There are so many reasons for this that have nothing to do with Netflix. International box office greed and lust. Competition with China (why is this our fight?). The pressure to “open big” or else fade out. Look, First Man’s big story was that it didn’t make back the money it cost. Well, neither did Vice, bankrolled with the largesse of billionaire, much like a Renassaince patron. Neither did Roma make profit than can be easily defined, but that never became a story. Why? Because it was behind the Netflix shield. It could afford to be “just art” where First Man, reduced in some minds to a commodity on the marketplace, couldn’t. Right?
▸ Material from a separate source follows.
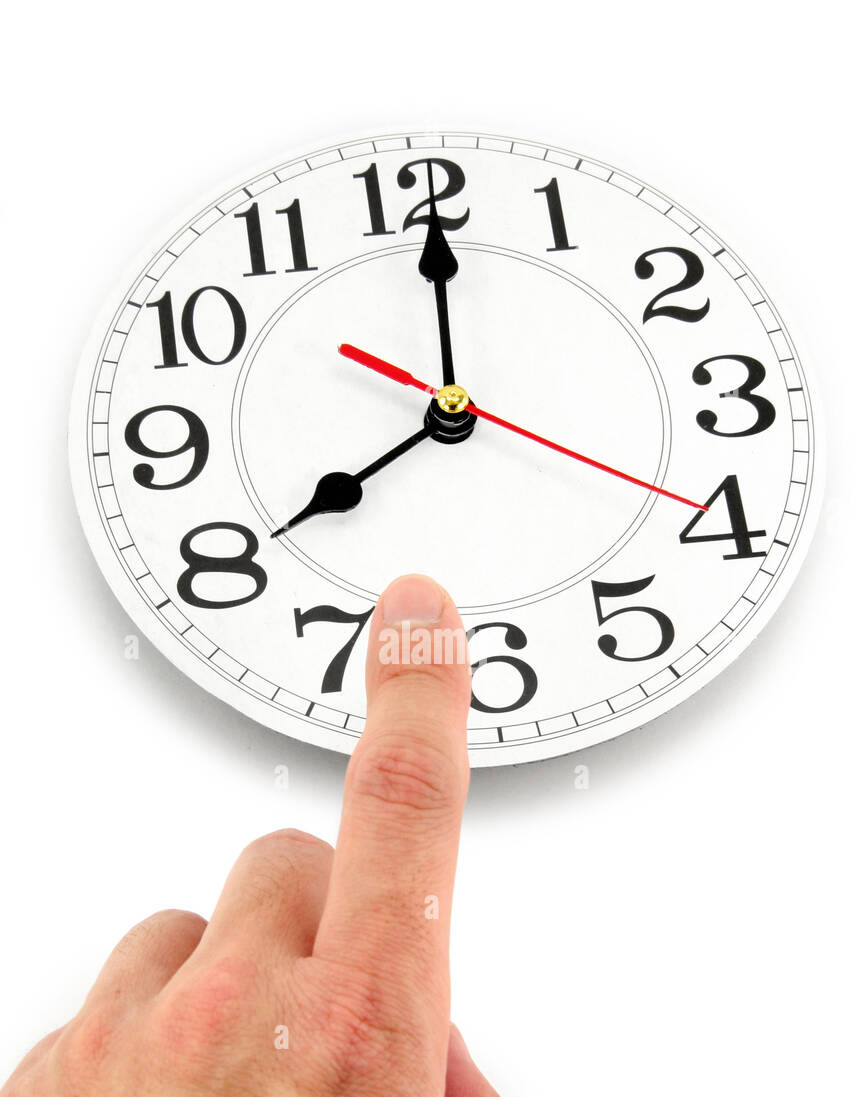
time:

The Oscars maybe used to be about celebrating the theatrical experience, but they have long since abandoned that after the Academy pushed the date up one month, thus forcing the whole Oscar race, give or take a movie or two, to be decided at film festivals and at home on screeners, far from the madding crowd. So give me a break, okay? The Oscars have long been the “custom meal” aboard an airplane while the rest of the plebeians stuck in coach had to eat whatever the airline was serving. They have been out of touch with the movie-going public forever. And just because suddenly Black Panther, Bohemian Rhapsody, and A Star Is Born were nominated this year doesn’t fix that. None of this is the fault of Netflix. It is merely evolution. Mutation, adaptation, survival.
Just remember this: 99% of everything that has ever been alive has gone extinct. Extinction is the rule. Survival, the exception. So sure, dress it all up and pretend that Hollywood still cares about people going to the movies. Hollywood cares about what it’s always cared about: making a lot of money. That’s why it’s going the way of Broadway with only movies based on other movies. Spectacle that is looking more and more like games than movies. Games, because games are starting to sell even better than movies because users like the interactive experience. Don’t blame Netflix because Big Hollywood shit the bed with terrible films. Why not do a little soul searching on that?
Netflix is carving out a separate path for artists who want to make the kinds of films that still represent cinema as art — storytelling of the human kind. That’s not a bad idea. The Oscars themselves are fighting for relevance, not because of Netflix, but because they’ve long since given up the idea that there is actually a race for Best Picture. It is a controlled game every year, played, fought, and won by publicists (mostly) and an entire industry that helps shape it. But the fix is in, folks. We know that. We know, despite how many films are nominated, usually only two, sometimes three will have a shot at winning.
Martin Scorsese’s The Irishman is a movie no one has to worry about playing in theaters. It will make money. When they release it for a span of weeks, it will make money. For Netflix, I assume the thinking is that if The Irishman plays on its platform, more people will watch it than they would if it earned $100 million at the box office. Their question would then be — do we care about the Oscars?
The pearl clutching is a bit rich, to put it mildly. But sure, let’s put the movies in movie theaters so elitists in New York and LA can see it on the big screen. Everyone else in America? Let them eat cake. Or in this case, let them watch it when it comes on streaming.